Adhémar's theory is supposed by Sir Robert Ball, Royal Astronomer of Ireland, to be considerably re-enforced by a discovery which he has made concerning the distribution of heat upon the earth during the seasons culminating in the summer and winter solstices. Croll had assumed, on the authority of Herschel, that a hemisphere of the earth during the longer winter in aphelion would receive the same actual amount of heat which would fall upon it during the shorter summer in perihelion; whereas, according to Dr. Ball's discovery, "of the total amount of heat received from the sun on a hemisphere of the earth in the course of a year, sixty-three per cent is received during the summer and thirty-seven per cent during the winter."[DU] When, therefore, the summers occur in perihelion the heat is more intense than Croll had supposed, and, at the same time, the winters occurring in aphelion are more deficient in heat than he had assumed. This discovery of Dr. Ball will not, however, materially affect the discussion of Croll's theory upon its inherent merits, since it is simply an intensification of the causes invoked by him. We will therefore let it stand or fall in the light of the general considerations hereafter to be adduced.

[Footnote DU: Cause of an Ice Age, p. 90.]

The aid of theoretical consequent changes in the volume of the Gulf Stream, and in the area of the trade-winds, has also to be invoked by Mr. Croll. The theory likewise receives supposed confirmation from facts alleged concerning the present climate of the southern hemisphere which is passing through the astronomical conditions thought to be favourable to its glaciation. The antarctic continent is completely enveloped in ice, even down to the sixty-seventh degree of latitude. A few degrees nearer the pole Sir J. C. Boss describes the ice as rising from the water in a precipitous wall one hundred and eighty feet high. In front of such a wall, and nearly twenty degrees from the south pole, this navigator sailed four hundred and fifty miles! Voyagers, in general, are said to agree that the summers of the antarctic zone are much more foggy and cold than they are in corresponding latitudes in the northern hemisphere; and this, even though the sun is 3,000,000 miles nearer the earth during the southern summer than it is during the northern.

Another direction from which evidence is invoked in confirmation of Mr. Croll's theory is the geological indications of successive Glacial epochs in times past. If there be a recurring astronomical cause sufficient of itself to produce Glacial periods, such periods should recur as often as the cause exists; but glaciation upon the scale of that which immediately preceded the historic era could hardly have occurred in early geological time without leaving marks which geologists would have discovered. Were the "till" now covering the glaciated region to be converted into rock, its character would be unmistakable, and the deposit is so extensive that it could not escape notice.

→ MATERIAL SHOWN:
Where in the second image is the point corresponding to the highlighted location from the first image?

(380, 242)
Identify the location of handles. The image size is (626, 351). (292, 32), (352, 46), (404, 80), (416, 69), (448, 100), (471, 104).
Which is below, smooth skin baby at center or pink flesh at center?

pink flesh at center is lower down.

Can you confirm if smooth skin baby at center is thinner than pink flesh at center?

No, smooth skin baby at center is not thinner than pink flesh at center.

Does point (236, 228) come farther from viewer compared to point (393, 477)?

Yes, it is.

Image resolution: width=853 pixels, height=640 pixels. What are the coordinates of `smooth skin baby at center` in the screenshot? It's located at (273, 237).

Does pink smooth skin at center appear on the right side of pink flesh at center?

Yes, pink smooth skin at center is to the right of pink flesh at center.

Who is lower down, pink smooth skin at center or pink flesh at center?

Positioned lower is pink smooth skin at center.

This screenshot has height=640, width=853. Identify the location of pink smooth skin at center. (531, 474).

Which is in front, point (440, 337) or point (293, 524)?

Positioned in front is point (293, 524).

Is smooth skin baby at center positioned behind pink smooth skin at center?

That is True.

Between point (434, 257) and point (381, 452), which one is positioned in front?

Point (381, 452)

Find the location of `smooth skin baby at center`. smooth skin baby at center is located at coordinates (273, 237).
==
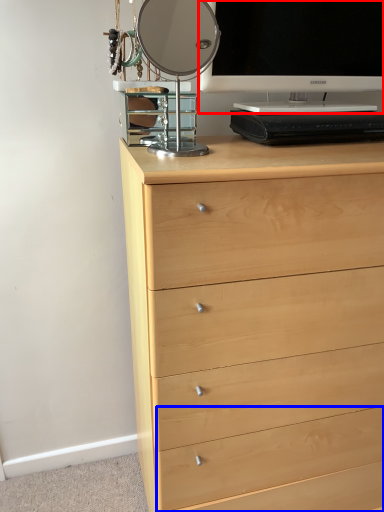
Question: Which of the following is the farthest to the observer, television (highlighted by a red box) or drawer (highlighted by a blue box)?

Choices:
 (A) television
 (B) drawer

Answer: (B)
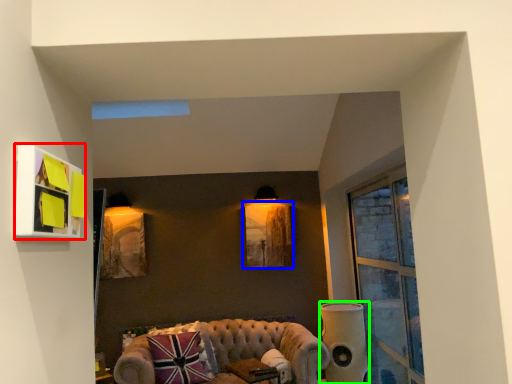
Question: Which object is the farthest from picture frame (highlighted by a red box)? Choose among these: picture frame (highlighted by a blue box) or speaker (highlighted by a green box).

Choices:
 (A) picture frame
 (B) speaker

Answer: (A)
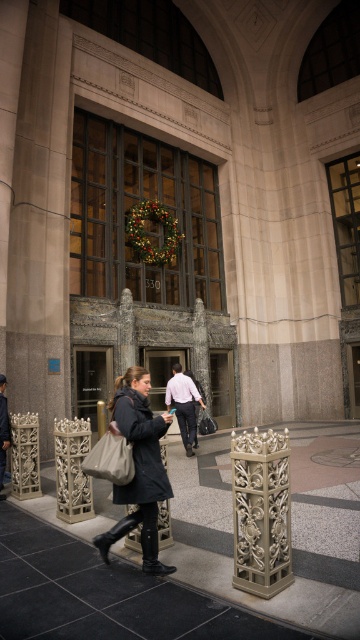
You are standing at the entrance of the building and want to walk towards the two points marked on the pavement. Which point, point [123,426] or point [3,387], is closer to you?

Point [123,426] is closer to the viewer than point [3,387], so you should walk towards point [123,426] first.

→ YOUR OBJECTIVE:
In the excerpt on Croll's theory of glaciation, what share of a hemisphere's yearly heat from the sun does Dr. Ball find is received during the summer?

→ TASK RESPONSE:
Sixty-three percent.